Talbert argues that the inconsistencies are material because, considered together, they would have proven that Vaid, the prosecution’s key witness, was unreliable and biased. We disagree. Vaid was “amply impeached at trial” about the reliability of her eyewitness testimony, her motive to lie to avenge her boyfriend, and how she could have falsely identified Talbert. See Montgomery v. Bobby , 654 F.3d 668, 682 (6th Cir. 2011) (additional impeachment evidence immaterial where other evidence impeached the witness’s motive and credibility).

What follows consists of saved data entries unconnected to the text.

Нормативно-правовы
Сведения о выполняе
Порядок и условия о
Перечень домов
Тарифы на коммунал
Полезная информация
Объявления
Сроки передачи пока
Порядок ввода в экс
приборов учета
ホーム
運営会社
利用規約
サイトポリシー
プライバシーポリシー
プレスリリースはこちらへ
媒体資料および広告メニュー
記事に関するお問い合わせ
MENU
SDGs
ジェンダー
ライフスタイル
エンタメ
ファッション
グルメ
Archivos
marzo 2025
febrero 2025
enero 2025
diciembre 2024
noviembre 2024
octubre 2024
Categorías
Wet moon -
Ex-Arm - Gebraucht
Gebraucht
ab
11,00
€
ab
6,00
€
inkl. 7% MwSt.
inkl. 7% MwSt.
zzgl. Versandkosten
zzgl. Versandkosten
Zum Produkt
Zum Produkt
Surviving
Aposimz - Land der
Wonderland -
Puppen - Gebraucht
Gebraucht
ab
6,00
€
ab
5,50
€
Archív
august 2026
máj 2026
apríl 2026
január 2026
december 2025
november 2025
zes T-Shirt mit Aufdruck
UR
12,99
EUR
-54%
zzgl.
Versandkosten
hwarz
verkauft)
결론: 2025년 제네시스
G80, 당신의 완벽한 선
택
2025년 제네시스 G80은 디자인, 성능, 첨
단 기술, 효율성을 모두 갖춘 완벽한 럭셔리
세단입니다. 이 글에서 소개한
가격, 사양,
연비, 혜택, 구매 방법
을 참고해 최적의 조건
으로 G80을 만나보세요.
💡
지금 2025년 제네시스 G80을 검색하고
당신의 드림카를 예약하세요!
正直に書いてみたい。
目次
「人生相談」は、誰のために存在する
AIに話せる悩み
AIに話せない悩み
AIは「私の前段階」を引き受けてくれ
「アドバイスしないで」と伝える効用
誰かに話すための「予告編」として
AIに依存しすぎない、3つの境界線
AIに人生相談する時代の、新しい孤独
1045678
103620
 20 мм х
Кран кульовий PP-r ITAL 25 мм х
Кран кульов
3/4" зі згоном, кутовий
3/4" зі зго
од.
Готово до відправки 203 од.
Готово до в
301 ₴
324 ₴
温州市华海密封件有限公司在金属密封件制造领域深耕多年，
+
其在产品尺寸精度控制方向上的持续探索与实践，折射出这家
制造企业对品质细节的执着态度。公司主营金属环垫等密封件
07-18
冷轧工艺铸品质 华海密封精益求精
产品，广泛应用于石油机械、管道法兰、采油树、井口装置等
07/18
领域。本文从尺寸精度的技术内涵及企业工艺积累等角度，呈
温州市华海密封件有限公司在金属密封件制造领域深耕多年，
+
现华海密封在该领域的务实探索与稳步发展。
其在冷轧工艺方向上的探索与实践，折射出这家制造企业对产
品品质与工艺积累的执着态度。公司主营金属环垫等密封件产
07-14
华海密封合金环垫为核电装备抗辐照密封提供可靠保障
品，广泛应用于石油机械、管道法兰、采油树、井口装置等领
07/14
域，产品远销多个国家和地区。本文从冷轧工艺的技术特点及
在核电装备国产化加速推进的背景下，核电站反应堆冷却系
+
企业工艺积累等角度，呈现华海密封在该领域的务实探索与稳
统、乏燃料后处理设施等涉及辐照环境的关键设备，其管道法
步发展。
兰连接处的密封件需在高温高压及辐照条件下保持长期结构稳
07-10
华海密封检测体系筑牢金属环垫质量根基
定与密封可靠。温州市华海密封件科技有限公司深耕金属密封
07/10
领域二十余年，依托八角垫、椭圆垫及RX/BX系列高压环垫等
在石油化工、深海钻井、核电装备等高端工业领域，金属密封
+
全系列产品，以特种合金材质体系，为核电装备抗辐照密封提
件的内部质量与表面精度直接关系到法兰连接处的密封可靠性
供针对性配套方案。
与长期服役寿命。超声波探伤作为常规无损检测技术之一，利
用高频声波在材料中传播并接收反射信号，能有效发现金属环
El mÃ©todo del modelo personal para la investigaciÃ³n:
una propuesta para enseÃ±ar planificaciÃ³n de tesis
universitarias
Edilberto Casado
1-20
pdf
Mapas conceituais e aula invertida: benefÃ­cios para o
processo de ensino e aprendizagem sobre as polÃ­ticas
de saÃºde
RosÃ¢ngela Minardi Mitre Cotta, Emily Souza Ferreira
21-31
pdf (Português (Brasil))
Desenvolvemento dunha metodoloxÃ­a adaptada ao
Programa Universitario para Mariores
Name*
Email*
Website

As explained above, Vaid’s testimony was not the only piece of evidence connecting Talbert to the crime. Montgomery , 654 F.3d at 679 (“[A] reviewing court [must] consider the totality of the evidence—and not merely exculpatory facts in isolation—when evaluating a claim of error for its prejudicial effect.”). Talbert’s DNA was found in fresh blood at the crime scene, he admitted through counsel to being there at the time of the shooting and running out afterward, he lied to police and said he had never been to the house on Saint Marys and that the blood was not his, and he fled the hospital when police began questioning him about the gunshot wounds he sustained on the day of the shooting. Cf. Harris v. Lafler , 553 F.3d 1028, 1033 (6th Cir. 2009) (holding that withheld inconsistent statements of eyewitness were material because there was no physical evidence and nothing else connecting the accused to the crime).

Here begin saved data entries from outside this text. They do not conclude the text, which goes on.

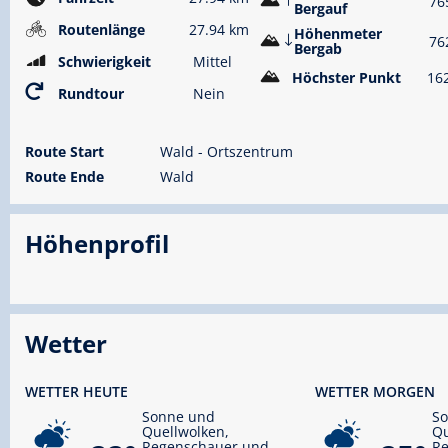
76
Bergauf
Routenlänge
27.94 km
Höhenmeter
76
Bergab
Schwierigkeit
Mittel
Höchster Punkt
16
Rundtour
Nein
Route Start
Wald - Ortszentrum
Route Ende
Wald
Höhenprofil
Wetter
WETTER HEUTE
WETTER MORGEN
Sonne und
S
Quellwolken,
Qu
Regenschauer und
R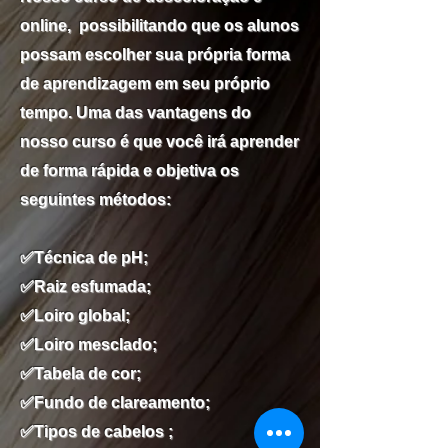
online, possibilitando que os alunos
possam escolher sua própria forma
de aprendizagem em seu próprio
tempo. Uma das vantagens do
nosso curso é que você irá aprender
de forma rápida e objetiva os
seguintes métodos:
✅Técnica de pH;
✅Raiz esfumada;
✅Loiro global;
✅Loiro mesclado;
✅Tabela de cor;
✅Fundo de clareamento;
✅Tipos de cabelos ;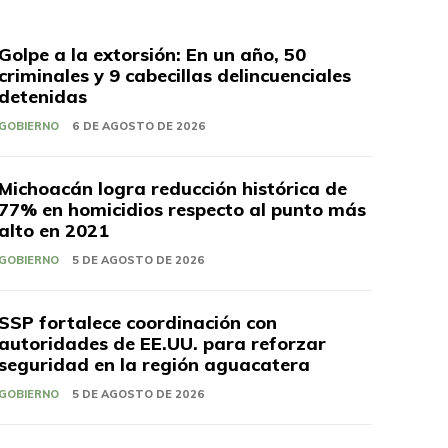
Golpe a la extorsión: En un año, 50
criminales y 9 cabecillas delincuenciales
detenidas
GOBIERNO
6 DE AGOSTO DE 2026
Michoacán logra reducción histórica de
77% en homicidios respecto al punto más
alto en 2021
GOBIERNO
5 DE AGOSTO DE 2026
SSP fortalece coordinación con
autoridades de EE.UU. para reforzar
seguridad en la región aguacatera
GOBIERNO
5 DE AGOSTO DE 2026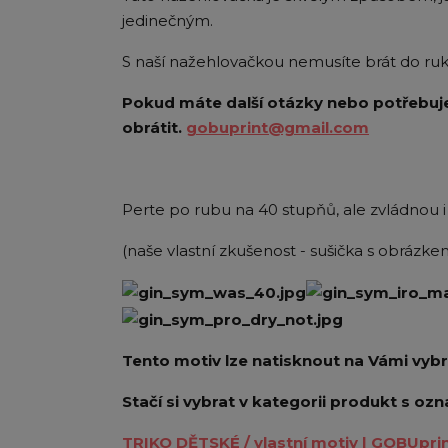
jedinečným.
S naší nažehlovačkou nemusíte brát do ruky j
Pokud máte další otázky nebo potřebuje
obrátit.
gobuprint@gmail.com
Perte po rubu na 40 stupňů, ale zvládnou i
(naše vlastní zkušenost - sušička s obráz
Tento motiv lze natisknout na Vámi vyb
Stačí si vybrat v kategorii produkt s ozn
TRIKO DĚTSKÉ / vlastní motiv | GOBUpri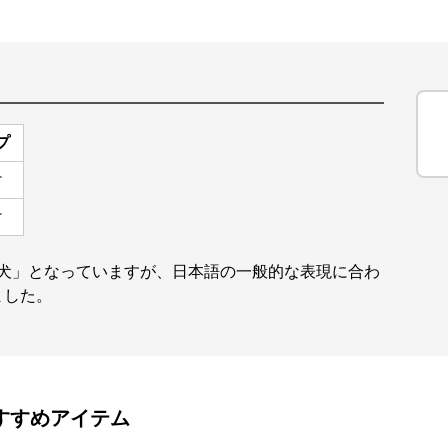
プ
け
け
型犬」となっていますが、日本語の一般的な表現に合わ
ました。
すすめアイテム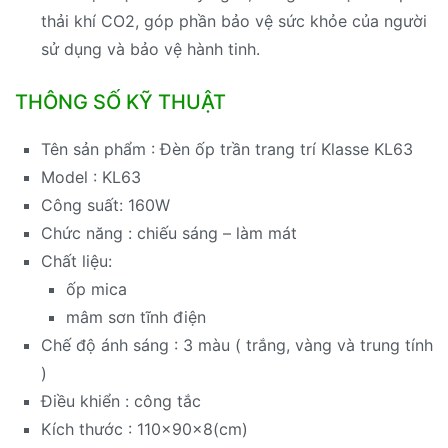
thải khí CO2, góp phần bảo vệ sức khỏe của người
sử dụng và bảo vệ hành tinh.
THÔNG SỐ KỸ THUẬT
Tên sản phẩm : Đèn ốp trần trang trí Klasse KL63
Model : KL63
Công suất: 160W
Chức năng : chiếu sáng – làm mát
Chất liệu:
ốp mica
mâm sơn tĩnh điện
Chế độ ánh sáng : 3 màu ( trắng, vàng và trung tính
)
Điều khiển : công tắc
Kích thước : 110x90x8(cm)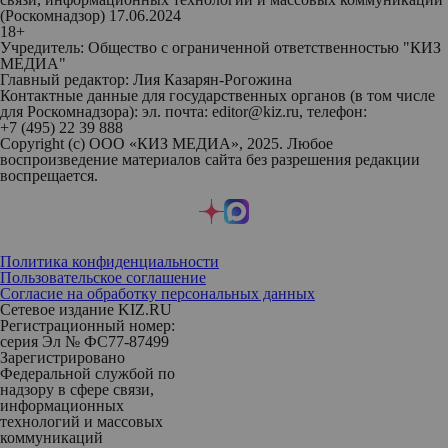
(Роскомнадзор) 17.06.2024
18+
Учредитель: Общество с ограниченной ответственностью "КИЗ
МЕДИА"
Главный редактор: Лия Казарян-Рогожина
Контактные данные для государственных органов (в том числе
для Роскомнадзора): эл. почта: editor@kiz.ru, телефон:
+7 (495) 22 39 888
Copyright (с) ООО «КИЗ МЕДИА», 2025. Любое
воспроизведение материалов сайта без разрешения редакции
воспрещается.
Политика конфиденциальности
Пользовательское соглашение
Согласие на обработку персональных данных
Сетевое издание KIZ.RU
Регистрационный номер:
серия Эл № ФС77-87499
Зарегистрировано
Федеральной службой по
надзору в сфере связи,
информационных
технологий и массовых
коммуникаций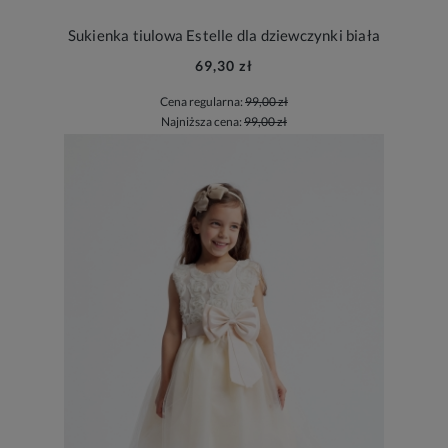
Sukienka tiulowa Estelle dla dziewczynki biała
69,30 zł
Cena regularna:
99,00 zł
Najniższa cena:
99,00 zł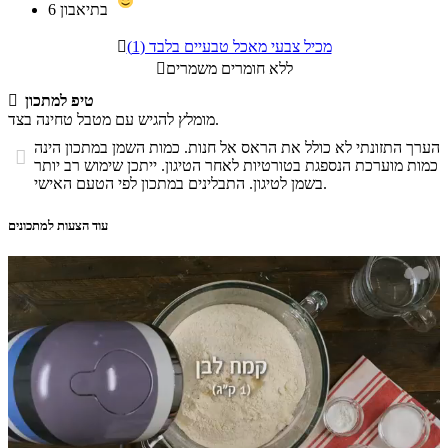
בתיאבון
6
מכיל צבעי מאכל טבעיים בלבד (1)

ללא חומרים משמרים

טיפ למתכון

מומלץ להגיש עם מטבל טחינה בצד.
הערך התזונתי לא כולל את הראס אל חנות. כמות השמן במתכון הינה

כמות מוערכת הנספגת בטורטיות לאחר הטיגון. ייתכן שימוש רב יותר
בשמן לטיגון. התבלינים במתכון לפי הטעם האישי.
עוד הצעות למתכונים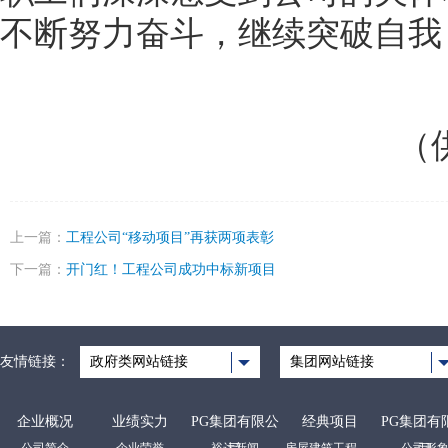
不断努力奋斗，继续突破自我
（
上一篇：
工程公司“移动项目”再获两项表彰
下一篇：
开门红！工程公司成功中标新项目
友情链接：
政府类网站链接
集团网站链接
企业概况
业绩实力
PG集团有限公
经典项目
PG集团有
公司简介
企业荣誉
裕达新闻
房屋建筑工程项目
公司形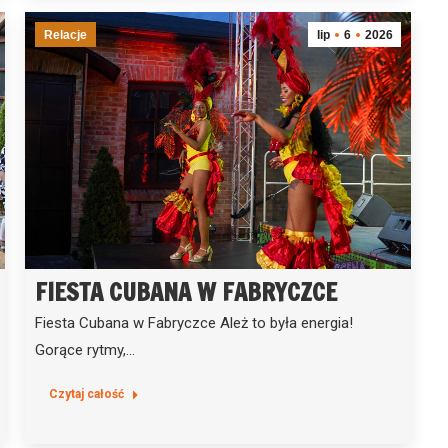
Relacje
lip
6
2026
FIESTA CUBANA W FABRYCZCE
Fiesta Cubana w Fabryczce Ależ to była energia!
Gorące rytmy,…
Czytaj całość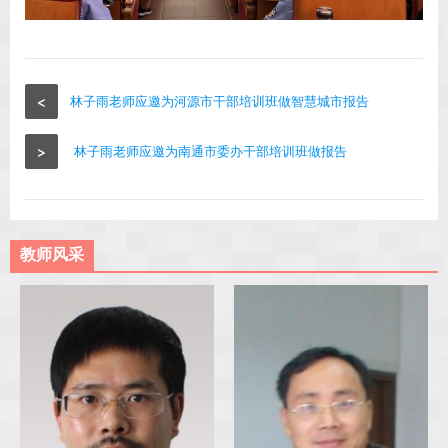
<
林子雨老师应邀为河源市干部培训班做智慧城市报告
>
林子雨老师应邀为南通市委办干部培训班做报告
教师风采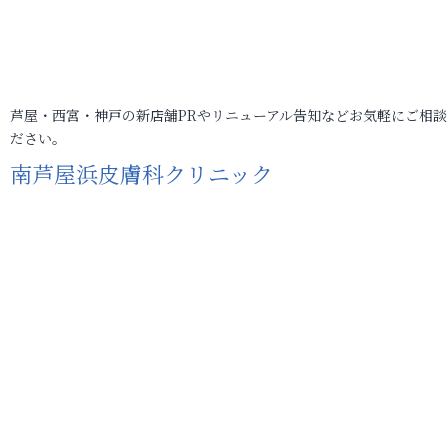
芦屋・西宮・神戸の新店舗PRやリニューアル告知などお気軽にご相談
ださい。
南芦屋浜皮膚科クリニック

*7 Considering the other evidence against him, Vaid’s inconsistencies, which were corroborated or cumulative, do not “put the whole case in such a different light as to undermine confidence in the verdict.” Kyles , 514 U.S. at 435; see Mack , 88 F.4th at 1158 (withheld evidence immaterial because it was weak, mostly cumulative, and failed to “undercut” the accused’s presence at the crime scene and his “inconsistent and unsatisfying explanations” for the physical evidence). That Talbert “may have made different strategy decisions”—like not choosing a bench trial nor allowing Vaid to testify over video—does not make the evidence material. United States v. Kemp , 732 F. App’x 368, 376 (6th Cir. 2018) (“Materiality pertains to the issue of guilt or innocence, and not to a defendant’s ability to prepare for trial.”) (quoting United States v. Bencs , 28 F.3d 555, 560 (6th Cir. 1994)).

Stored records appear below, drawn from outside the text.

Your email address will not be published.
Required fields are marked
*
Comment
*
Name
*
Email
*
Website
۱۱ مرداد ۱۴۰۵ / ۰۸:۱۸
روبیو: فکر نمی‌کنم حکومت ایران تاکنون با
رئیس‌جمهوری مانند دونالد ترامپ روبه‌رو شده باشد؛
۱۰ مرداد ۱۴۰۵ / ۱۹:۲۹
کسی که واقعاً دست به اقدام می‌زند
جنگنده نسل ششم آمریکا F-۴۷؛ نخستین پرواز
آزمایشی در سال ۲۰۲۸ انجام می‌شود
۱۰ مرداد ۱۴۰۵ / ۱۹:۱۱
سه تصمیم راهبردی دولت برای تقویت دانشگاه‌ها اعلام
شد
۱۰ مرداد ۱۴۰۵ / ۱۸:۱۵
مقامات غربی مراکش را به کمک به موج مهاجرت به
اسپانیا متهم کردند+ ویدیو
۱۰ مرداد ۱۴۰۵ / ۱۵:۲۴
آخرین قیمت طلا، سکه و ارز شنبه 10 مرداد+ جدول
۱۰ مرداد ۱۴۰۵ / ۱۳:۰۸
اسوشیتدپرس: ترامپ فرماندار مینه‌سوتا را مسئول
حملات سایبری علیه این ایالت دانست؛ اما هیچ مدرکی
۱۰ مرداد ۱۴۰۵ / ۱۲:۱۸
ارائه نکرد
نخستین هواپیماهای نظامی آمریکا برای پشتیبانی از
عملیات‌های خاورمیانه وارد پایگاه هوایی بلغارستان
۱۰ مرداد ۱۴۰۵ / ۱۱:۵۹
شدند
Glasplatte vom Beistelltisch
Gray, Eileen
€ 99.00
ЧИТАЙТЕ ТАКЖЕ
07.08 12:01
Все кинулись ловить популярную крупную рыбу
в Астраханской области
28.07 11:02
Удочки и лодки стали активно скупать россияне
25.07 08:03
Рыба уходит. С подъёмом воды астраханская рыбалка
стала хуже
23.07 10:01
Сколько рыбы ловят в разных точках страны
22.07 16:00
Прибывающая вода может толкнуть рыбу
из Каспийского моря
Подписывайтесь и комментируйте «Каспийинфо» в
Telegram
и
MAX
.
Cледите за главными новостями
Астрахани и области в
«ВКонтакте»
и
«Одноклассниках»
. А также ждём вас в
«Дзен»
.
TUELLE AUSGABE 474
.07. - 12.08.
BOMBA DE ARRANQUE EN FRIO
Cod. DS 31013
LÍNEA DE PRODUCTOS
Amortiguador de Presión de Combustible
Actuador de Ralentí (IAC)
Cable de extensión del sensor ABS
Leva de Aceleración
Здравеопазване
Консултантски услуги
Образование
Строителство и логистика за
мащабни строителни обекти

Finally, Talbert faults the Michigan Court of Appeals for ignoring his evidence that eyewitness testimony is unreliable and relying too much on his false exculpatory statement that he was never at the house on Saint Marys. But “a state court need not make detailed findings addressing all the evidence before it.” Fry v. Shoop , 124 F.4th 1019, 1024 (6th Cir. 2025) (internal quotation marks omitted) (quoting Miller-El v. Cockrell , 537 U.S. 322, 347 (2003)). And while the Michigan Court of Appeals did consider his false exculpatory statements, which are admissible, Martin v. Foltz , 773 F.2d 711, 720 (6th Cir. 1985), abrogated on other grounds by Merlo v. Bolden , 801 F.2d 252 (6th Cir. 1986), that is not all it considered. See Talbert , 2019 WL 1370677, at *5–6.
IV.
For the reasons above, we affirm the district court’s denial of Talbert’s habeas petition.